Treating fruits and vegetables with pulsed light can make them more nutritious, scientists have discovered.
The method, which involves subjecting the fruit to bursts of light of different wavelengths for a few thousandths of a second, was invented to kill microbes on the surface of food.
But tests showed that one of the side effects of the technique was to enhance the levels of antioxidants in the food.
It has been shown to double the level of antioxidants in tomatoes and to increase vitamin C levels in mangoes.
Tesco already sells chestnut mushrooms that have been treated with the technique to augment its level of vitamin D2 and trials are underway to extend its use to other products.
Dilip Rai of Teagasc, the Irish agriculture and food development authority which funded the study, said the method works by triggering the self-defence mechanism of plants.
“A very common example of UV light stress is skin cancer in humans, where UV light is associated with DNA structural damage,” he said.

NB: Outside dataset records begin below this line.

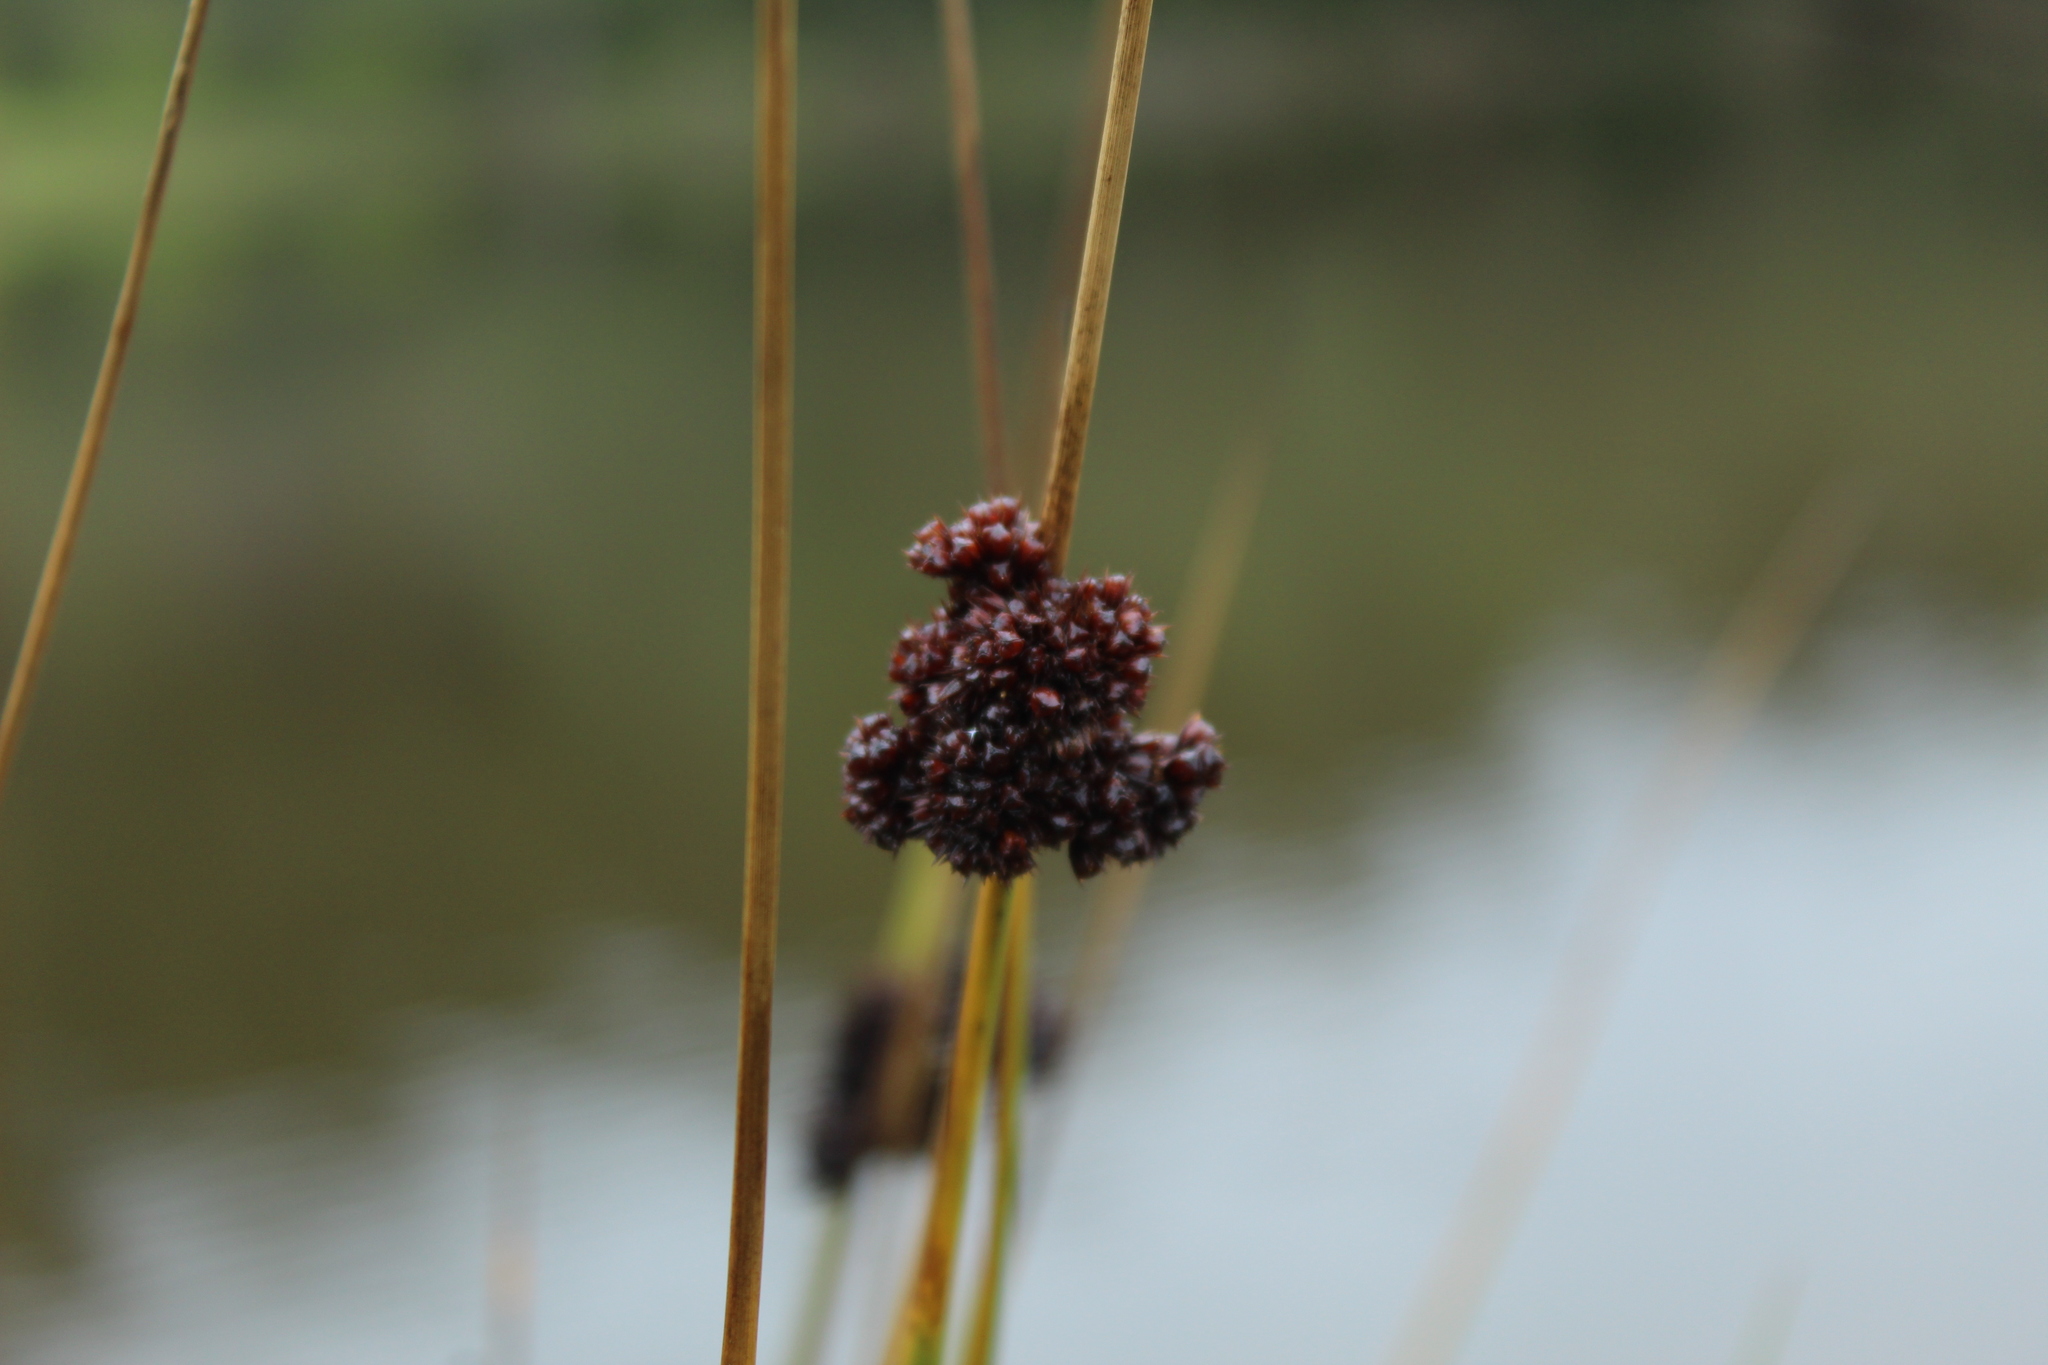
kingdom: Plantae
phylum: Tracheophyta
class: Liliopsida
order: Poales
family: Juncaceae
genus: Juncus
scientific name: Juncus effusus
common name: Soft rush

While the method is not widely used at present, Dr Rai believes today’s increasingly health-conscious consumers could prompt a wave of interest from food manufacturers.
“A similar mechanism applies in plants. However, the plants respond by triggering the synthesis of phytochemicals to protect themselves against DNA damage.”
James Lyng, a food technologist from University College Dublin’s Institute of Food and Health, told The Times the technique is unlikely to be dangerous as it does not create any chemicals that were not already in the plant.